AÇÃO SOLICITADA 1: Resuma em duas frases o texto sobre a literatura de cordel.

---------- TRECHO FORNECIDO

Marco Haurélio, poeta popular, professor, folclorista e editor, escreve para o nosso clube de assinatura infantil sobre a história da literatura de cordel e sobre o cordel infantil. Confira!
A literatura de cordel despontou no Brasil no século XIX, nas gráficas rudimentares do Rio de Janeiro, pela voz do poeta potiguar João Sant’Ana de Maria, o Santaninha, rabequeiro e historiador popular, circulando entre o Ceará e a corte (Rio de Janeiro) ou fazendo escala no Recife, com muitos folhetos na bagagem, boa parte deles lançada pela Livraria Quaresma.
O romanceiro tradicional, do qual também deriva o cordel, com ligações anímicas com a Península Ibérica, trazia históricas trágicas de amor, em redondilha maior, e episódios da gesta de Carlos Magno, desde o início da colonização. E, em 1865, no Recife, dá-se a publicação de um folheto em quadras de autor anônimo, O testamento do macaco, chamando a atenção, pelo tom moralizante e ao mesmo tempo bem-humorado:
Tendo feito a diferentes
Animais seu testamento
Justo é que o do macaco
Empreenda neste momento.
Este folheto é parecido com outro, português, igualmente em quadras, O testamento do gallo, publicado em Lisboa quatro anos antes:
Já que estou em meu juízo
Testamento quero fazer
Para meus bens deixar
A quem melhor me parecer.

--------------------
---------- REGISTROS FORNECIDOS

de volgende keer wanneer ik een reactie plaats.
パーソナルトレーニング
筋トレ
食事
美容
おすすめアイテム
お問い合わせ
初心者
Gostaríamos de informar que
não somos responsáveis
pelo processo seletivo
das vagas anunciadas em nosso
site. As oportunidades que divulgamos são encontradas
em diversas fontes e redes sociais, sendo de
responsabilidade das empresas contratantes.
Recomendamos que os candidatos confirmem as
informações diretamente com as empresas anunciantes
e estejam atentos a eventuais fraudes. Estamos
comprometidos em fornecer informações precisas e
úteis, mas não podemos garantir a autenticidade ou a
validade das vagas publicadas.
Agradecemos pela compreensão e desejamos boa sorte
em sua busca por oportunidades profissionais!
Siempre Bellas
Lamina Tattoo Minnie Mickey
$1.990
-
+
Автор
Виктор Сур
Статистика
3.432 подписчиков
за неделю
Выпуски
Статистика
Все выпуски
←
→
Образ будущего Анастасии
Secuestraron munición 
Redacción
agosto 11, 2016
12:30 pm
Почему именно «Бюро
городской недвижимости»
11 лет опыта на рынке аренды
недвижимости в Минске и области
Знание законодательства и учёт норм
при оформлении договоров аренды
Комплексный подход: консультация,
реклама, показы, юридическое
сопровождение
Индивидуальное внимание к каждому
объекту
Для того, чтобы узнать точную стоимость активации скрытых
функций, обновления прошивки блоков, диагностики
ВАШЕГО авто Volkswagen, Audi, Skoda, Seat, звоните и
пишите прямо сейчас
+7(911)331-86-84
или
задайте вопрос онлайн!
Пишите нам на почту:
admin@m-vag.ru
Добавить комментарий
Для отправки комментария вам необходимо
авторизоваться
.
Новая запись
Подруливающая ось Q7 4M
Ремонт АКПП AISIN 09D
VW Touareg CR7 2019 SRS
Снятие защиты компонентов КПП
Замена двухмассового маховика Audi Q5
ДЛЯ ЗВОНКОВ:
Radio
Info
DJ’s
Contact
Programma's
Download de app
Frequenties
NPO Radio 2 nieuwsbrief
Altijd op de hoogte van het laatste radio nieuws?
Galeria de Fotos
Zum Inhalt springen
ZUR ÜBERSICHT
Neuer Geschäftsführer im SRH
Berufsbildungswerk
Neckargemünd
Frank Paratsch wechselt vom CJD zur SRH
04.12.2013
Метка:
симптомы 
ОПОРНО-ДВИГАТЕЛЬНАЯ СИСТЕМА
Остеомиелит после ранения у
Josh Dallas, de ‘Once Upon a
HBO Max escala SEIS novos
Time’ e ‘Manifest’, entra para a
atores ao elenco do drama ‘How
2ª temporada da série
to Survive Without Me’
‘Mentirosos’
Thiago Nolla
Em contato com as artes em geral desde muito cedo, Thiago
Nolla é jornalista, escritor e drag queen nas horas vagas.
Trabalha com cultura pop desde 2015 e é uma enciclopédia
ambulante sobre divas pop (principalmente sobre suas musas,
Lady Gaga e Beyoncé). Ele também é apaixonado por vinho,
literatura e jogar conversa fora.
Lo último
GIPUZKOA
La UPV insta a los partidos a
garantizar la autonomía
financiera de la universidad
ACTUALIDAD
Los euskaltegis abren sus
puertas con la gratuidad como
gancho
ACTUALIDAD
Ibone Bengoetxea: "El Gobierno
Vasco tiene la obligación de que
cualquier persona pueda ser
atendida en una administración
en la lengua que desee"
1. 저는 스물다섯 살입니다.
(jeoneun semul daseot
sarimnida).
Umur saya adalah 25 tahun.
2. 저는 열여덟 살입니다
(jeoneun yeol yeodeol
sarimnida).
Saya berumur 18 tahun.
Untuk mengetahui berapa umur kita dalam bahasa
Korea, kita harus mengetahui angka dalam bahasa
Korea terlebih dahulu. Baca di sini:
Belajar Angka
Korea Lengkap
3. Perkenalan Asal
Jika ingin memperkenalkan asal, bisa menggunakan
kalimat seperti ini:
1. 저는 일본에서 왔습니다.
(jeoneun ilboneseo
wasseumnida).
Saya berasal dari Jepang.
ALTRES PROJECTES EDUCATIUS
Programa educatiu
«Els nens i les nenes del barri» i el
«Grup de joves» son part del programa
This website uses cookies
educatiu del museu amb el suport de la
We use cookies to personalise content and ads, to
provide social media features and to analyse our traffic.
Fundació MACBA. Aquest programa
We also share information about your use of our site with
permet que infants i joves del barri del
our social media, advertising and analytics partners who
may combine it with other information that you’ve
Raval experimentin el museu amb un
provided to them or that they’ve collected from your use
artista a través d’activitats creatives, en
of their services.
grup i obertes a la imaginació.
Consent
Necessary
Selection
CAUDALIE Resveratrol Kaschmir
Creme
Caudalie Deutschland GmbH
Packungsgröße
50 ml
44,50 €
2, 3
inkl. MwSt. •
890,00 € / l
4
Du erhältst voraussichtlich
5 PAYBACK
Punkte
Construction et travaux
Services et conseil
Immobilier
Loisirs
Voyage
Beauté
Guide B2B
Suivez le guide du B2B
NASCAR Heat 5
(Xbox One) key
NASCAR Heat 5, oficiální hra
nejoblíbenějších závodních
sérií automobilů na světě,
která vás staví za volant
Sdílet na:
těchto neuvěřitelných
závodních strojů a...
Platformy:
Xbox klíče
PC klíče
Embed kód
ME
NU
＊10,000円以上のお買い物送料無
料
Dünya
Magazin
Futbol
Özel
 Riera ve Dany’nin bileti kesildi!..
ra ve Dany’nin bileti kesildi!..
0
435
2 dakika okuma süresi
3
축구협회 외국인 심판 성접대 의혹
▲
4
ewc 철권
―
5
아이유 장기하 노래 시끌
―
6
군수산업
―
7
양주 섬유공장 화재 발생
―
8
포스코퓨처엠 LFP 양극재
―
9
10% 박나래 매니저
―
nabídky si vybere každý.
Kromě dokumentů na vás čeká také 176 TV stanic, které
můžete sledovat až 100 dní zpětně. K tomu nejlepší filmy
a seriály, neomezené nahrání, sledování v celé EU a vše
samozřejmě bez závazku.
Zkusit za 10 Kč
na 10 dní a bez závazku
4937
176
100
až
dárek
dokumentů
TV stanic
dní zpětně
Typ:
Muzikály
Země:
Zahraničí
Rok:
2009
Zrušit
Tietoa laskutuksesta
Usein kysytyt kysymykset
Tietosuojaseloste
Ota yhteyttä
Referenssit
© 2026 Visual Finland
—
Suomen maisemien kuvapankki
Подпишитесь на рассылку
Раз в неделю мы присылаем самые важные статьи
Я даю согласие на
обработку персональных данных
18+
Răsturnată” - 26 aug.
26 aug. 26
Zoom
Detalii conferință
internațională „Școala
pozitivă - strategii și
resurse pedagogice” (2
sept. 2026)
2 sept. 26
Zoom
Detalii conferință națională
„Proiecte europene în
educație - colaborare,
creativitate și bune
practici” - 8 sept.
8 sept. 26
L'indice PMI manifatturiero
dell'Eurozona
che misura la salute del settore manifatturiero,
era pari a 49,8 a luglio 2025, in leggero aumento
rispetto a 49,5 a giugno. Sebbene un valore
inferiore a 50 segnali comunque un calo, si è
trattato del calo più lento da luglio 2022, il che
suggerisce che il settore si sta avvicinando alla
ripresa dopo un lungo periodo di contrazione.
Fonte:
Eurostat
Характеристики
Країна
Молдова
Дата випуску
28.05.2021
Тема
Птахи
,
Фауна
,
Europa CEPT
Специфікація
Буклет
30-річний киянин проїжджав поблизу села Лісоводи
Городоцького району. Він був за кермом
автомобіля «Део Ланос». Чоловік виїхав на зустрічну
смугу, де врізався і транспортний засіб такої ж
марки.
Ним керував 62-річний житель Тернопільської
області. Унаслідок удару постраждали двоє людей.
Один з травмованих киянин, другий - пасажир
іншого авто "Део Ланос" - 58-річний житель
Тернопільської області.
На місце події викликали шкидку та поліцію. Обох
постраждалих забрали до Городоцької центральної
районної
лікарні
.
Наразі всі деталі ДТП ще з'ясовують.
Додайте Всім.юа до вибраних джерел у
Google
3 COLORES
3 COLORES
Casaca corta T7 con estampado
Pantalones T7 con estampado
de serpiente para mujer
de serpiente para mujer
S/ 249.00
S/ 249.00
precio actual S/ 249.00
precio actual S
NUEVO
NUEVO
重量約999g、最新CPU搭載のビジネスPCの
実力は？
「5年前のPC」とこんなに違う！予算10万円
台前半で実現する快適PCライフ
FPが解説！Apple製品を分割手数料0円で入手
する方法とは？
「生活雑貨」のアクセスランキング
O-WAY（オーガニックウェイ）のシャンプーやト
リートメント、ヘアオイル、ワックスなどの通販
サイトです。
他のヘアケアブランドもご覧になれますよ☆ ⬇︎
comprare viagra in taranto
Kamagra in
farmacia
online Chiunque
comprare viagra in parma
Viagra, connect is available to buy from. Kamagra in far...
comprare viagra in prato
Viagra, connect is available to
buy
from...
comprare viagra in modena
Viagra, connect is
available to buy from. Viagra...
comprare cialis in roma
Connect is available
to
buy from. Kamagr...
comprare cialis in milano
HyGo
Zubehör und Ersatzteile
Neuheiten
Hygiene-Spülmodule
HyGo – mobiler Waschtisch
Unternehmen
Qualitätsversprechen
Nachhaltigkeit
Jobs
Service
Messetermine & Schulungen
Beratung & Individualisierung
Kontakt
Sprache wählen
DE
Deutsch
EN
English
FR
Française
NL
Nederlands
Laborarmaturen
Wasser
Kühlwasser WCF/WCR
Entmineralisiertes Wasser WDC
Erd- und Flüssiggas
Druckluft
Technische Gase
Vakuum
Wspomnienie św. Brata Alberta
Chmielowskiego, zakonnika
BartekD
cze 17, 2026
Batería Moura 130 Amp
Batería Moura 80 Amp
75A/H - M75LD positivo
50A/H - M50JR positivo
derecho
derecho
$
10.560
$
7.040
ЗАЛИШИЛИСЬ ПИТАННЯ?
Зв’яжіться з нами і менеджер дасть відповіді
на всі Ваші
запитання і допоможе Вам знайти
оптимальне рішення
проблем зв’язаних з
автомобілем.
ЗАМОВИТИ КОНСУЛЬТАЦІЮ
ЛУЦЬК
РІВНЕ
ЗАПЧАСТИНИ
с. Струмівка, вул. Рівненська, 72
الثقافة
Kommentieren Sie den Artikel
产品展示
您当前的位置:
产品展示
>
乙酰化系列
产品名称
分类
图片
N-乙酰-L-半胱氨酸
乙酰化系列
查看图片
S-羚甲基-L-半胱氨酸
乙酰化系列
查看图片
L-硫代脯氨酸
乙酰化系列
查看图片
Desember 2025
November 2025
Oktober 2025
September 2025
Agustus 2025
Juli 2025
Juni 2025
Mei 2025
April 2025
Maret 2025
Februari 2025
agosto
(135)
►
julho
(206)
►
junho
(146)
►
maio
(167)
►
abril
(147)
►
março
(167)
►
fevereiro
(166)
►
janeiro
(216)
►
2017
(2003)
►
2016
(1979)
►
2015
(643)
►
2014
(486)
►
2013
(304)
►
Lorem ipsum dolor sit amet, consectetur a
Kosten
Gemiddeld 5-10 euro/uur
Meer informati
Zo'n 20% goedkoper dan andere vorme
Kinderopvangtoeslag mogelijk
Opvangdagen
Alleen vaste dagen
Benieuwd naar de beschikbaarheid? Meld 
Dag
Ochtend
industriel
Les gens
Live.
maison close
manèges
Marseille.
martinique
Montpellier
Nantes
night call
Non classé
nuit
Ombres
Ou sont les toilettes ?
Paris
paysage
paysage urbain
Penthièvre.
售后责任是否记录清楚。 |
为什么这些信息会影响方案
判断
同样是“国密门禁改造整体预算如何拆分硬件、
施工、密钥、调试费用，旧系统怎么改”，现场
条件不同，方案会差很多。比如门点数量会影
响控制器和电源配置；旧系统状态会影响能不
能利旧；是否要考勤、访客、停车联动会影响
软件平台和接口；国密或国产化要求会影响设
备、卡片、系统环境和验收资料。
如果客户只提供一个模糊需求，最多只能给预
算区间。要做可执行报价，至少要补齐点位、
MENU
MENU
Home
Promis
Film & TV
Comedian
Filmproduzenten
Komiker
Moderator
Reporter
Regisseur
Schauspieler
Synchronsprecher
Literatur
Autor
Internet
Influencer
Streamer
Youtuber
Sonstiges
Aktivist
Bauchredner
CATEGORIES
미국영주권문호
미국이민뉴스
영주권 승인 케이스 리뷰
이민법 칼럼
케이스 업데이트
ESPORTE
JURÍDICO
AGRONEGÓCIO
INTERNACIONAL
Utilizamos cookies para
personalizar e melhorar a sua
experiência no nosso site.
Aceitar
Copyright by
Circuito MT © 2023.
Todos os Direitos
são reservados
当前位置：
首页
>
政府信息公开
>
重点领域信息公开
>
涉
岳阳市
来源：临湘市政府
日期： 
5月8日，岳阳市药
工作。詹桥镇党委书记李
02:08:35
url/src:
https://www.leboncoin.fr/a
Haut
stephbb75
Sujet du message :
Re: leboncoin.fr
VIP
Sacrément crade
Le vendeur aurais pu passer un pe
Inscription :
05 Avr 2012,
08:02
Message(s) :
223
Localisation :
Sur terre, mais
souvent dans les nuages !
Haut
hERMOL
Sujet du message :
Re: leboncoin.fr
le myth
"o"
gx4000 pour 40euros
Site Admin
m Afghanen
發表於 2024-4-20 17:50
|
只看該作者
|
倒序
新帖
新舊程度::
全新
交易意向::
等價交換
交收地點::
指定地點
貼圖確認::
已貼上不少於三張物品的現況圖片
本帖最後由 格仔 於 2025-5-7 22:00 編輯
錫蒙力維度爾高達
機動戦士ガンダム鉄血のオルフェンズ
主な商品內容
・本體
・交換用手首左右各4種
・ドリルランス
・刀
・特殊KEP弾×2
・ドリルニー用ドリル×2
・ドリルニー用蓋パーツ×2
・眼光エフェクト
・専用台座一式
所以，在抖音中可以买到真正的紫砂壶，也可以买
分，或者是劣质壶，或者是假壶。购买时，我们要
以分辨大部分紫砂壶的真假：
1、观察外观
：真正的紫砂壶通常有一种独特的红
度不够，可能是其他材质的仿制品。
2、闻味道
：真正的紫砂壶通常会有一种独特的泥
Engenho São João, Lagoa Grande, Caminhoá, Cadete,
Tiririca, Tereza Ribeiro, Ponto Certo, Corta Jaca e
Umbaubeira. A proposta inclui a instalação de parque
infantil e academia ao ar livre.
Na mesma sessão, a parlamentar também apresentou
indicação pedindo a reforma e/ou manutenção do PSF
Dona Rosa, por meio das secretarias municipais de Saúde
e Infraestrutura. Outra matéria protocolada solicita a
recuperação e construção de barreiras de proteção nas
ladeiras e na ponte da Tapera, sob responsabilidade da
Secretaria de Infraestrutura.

--------------------

AÇÃO SOLICITADA 2: Localize nos registros todas as linhas em que aparece a palavra "Kamagra" e copie cada uma delas.

RESPOSTA ESCRITA 1: A literatura de cordel surgiu no Brasil no século XIX, nas gráficas rudimentares do Rio de Janeiro, pela voz do poeta potiguar João Sant'Ana de Maria, o Santaninha, que circulava com folhetos entre o Ceará e a corte. O cordel deriva também do romanceiro tradicional, ligado à Península Ibérica, e em 1865 saiu no Recife o folheto anônimo O testamento do macaco, parecido com o português O testamento do gallo, publicado em Lisboa quatro anos antes.

RESPOSTA ESCRITA 2:
Kamagra in
Viagra, connect is available to buy from. Kamagra in far...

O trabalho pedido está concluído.